I'm new to HDF5 files and I don't understand how to access chunks in a dataset. I have quite a big dataset (1536, 2048, 11, 18, 2) which is chunked into (768, 1024, 1,1,1), each chunk represents half of an image. I want to plot the dataset, giving the mean values of each (whole) image (using matplotlib).

Question: how to I access separate chunks and how do I work with them? (How does h5py use them?)

This is my code:

bla = np.random.randint(0,100, (1536, 2048, 11, 18, 2))

with h5py.File('test.h5','w') as f:
    grp = f.create_group('Measurement 1')
    grp.create_dataset('data', data = bla, chunks = (768,1024,1,1,1))

f.close()

I have this to get access to the dataset, but I don't know how to access the chunks..

with h5py.File('test.h5', 'r') as hf:
            for dset in hf['Measurement 1'].keys():      
                print (dset)
                ds_hf = hf['Measurement 1']['data'] # returns HDF5 dataset object
                print (ds_hf)
                print (ds_hf.shape, ds_hf.dtype)
                data_f = hf['Measurement 1']['data'][:] # adding [:] returns a numpy array
hf.close()

I need the program to open each chunk, get the mean value and close it again before opening the next one, so my RAM doesn't get full.

2

There are 2 best solutions below

2
Omid Roshani On BEST ANSWER

Here is a sample code that you can understand how chunks work in hdf5, I developed it in a general way, you can modify it based on you requirements:

import h5py
import numpy as np

# Generate random data
bla = np.random.randint(0, 100, (1536, 2048, 11, 18, 2))
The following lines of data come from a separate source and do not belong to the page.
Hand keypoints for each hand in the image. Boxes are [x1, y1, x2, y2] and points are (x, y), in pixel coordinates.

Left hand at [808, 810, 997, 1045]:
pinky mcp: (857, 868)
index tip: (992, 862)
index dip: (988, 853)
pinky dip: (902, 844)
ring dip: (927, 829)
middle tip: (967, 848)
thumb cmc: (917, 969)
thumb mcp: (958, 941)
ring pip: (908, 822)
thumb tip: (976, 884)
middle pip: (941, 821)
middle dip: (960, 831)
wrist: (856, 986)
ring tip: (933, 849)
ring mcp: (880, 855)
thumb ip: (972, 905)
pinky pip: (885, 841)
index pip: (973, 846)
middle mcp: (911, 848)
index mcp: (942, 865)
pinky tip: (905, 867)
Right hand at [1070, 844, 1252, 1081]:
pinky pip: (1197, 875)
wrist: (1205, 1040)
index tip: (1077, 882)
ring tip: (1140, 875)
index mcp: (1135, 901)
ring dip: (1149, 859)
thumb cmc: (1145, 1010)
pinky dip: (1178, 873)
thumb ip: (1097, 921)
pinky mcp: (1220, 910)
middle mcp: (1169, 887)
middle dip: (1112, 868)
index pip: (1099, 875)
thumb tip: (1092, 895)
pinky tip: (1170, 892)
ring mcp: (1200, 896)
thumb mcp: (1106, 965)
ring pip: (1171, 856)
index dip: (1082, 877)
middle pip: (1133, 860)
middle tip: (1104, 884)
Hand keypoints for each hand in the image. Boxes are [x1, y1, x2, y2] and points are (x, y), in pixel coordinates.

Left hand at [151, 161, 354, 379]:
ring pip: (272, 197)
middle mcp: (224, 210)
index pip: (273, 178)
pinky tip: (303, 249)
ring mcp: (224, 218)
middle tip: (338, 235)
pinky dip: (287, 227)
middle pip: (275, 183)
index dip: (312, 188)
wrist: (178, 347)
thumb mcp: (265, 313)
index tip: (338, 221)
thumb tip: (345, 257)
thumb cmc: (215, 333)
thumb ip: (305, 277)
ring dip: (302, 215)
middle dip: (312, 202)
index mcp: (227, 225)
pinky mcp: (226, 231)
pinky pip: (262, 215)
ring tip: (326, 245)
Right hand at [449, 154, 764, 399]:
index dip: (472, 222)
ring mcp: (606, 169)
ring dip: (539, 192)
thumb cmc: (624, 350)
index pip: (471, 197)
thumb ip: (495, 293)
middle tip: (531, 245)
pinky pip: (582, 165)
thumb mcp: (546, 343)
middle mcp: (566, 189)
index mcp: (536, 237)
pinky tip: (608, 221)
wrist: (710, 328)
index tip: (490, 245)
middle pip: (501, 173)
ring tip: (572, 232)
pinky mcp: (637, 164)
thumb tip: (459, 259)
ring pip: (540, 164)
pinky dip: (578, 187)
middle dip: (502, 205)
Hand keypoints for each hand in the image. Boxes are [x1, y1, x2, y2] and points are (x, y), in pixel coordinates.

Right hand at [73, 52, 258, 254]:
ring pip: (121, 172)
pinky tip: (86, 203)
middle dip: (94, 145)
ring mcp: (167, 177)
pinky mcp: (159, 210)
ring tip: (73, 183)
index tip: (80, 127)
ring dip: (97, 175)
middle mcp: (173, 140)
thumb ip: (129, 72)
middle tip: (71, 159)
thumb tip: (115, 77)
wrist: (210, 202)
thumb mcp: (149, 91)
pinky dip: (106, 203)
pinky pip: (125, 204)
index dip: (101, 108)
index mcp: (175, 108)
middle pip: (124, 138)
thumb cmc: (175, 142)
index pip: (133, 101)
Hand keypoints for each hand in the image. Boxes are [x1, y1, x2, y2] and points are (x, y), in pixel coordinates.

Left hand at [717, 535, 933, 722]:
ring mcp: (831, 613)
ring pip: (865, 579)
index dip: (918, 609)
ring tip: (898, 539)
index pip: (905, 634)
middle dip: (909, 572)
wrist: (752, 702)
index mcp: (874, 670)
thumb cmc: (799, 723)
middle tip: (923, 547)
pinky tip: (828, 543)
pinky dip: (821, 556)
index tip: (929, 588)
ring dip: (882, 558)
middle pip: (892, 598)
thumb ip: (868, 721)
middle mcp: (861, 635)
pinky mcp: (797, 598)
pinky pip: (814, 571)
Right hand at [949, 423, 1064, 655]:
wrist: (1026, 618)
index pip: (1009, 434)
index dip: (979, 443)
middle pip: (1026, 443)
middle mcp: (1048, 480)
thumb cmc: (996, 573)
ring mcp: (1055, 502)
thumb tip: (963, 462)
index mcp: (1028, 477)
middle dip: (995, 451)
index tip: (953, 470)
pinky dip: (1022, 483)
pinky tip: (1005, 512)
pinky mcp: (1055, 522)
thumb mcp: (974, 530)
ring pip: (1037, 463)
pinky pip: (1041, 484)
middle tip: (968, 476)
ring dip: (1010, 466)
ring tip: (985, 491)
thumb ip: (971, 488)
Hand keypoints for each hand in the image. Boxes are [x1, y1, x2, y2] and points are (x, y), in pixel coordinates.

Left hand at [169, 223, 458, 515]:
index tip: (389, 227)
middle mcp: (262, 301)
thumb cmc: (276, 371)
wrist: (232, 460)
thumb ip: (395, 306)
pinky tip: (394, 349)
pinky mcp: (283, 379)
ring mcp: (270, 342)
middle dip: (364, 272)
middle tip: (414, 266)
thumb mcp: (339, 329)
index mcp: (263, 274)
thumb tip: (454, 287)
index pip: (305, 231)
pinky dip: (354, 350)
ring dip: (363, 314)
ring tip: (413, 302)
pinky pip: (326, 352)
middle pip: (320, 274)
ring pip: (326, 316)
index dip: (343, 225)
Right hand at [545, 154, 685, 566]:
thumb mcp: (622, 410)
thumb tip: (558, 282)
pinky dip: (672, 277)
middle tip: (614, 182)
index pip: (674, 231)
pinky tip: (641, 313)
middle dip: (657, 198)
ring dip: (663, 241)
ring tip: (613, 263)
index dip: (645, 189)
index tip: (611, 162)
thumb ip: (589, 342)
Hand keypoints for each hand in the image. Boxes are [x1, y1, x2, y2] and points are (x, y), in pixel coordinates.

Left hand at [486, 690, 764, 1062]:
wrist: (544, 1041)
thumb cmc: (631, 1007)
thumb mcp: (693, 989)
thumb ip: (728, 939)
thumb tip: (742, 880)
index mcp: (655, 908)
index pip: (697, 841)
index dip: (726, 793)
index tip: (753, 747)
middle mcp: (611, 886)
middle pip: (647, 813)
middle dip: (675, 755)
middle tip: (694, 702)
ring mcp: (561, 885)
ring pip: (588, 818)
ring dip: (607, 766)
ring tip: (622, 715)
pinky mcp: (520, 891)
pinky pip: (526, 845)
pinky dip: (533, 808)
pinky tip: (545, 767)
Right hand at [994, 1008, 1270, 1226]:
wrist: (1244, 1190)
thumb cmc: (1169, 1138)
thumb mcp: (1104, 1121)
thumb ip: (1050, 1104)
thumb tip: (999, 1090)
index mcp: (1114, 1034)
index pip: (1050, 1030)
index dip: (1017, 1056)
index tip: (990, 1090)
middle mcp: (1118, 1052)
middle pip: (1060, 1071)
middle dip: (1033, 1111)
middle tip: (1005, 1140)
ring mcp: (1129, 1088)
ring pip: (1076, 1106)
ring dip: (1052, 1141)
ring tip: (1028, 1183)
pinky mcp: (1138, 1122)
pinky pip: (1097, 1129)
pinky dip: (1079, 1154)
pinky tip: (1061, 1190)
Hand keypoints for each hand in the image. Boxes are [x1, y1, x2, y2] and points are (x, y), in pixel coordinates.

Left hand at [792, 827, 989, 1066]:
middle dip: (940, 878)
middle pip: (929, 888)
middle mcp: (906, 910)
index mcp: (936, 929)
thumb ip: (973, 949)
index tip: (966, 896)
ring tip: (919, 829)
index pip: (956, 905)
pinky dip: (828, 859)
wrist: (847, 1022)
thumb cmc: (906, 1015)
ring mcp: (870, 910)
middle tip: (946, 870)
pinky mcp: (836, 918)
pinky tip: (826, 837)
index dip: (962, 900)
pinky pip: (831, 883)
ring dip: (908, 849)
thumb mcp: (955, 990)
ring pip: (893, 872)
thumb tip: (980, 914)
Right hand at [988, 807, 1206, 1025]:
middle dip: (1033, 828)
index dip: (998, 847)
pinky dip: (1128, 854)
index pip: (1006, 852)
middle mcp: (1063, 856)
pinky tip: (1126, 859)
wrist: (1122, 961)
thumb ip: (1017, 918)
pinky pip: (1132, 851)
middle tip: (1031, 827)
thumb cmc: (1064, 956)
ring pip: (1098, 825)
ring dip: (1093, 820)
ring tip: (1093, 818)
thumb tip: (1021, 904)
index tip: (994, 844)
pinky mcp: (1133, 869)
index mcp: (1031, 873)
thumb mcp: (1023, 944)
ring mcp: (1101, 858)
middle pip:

# Create the HDF5 file and dataset
with h5py.File('test.h5', 'w') as f:
    grp = f.create_group('Measurement 1')
    grp.create_dataset('data', data=bla, chunks=(768, 1024, 1, 1, 1))

# Open the HDF5 file
with h5py.File('test.h5', 'r') as hf:
    # Access the dataset
    ds_hf = hf['Measurement 1']['data']
    print(ds_hf)
    print(ds_hf.shape, ds_hf.dtype)

    # Iterate over the chunks
    for chunk_idx in np.ndindex(ds_hf.chunks):
        chunk = ds_hf[chunk_idx]
        # Process the chunk
        chunk_mean = np.mean(chunk)
        print(f"Chunk {chunk_idx}: Mean value = {chunk_mean}")

# Close the HDF5 file
hf.close()
0
kcw78 On

Chunks are used to optimize I/O performance. HDF5 (and h5py) write/read data in chunked blocks (1 chunk at a time). This is handled in the background, and you do not have to worry about the chunking mechanism. The chunk size/shape is defined when you create the dataset, and cannot be changed. If you need to change it, there are HDF5 utilities to do this.

When reading data you don't have to worry about chunksize (in general). **See comments at end for more details. Use Numpy slice notation to read the desired slice, and h5py/HDF5 will read for you. YOU DO NOT HAVE TO WRITE YOUR CODE TO READ EXACTLY 1 CHUNK AT A TIME.

Assuming axis 0 is the image index, the code below will read each image array to the image object (as a numpy array). It's much easier and cleaner than working with the chunk objects.

with h5py.File('test.h5', 'r') as hf:
    ds_hf = hf['Measurement 1']['data'] # returns HDF5 dataset objects
    print(ds_hf.shape)
    for i in range(len(ds_hf.shape[0]):
        image = ds_hf[i] # this returns numpy array for image i

Although you don't have to worry about chunk size to read and write data, it's important to set an appropriate size for your use. That discussion goes beyond your question. Your size is good for your application.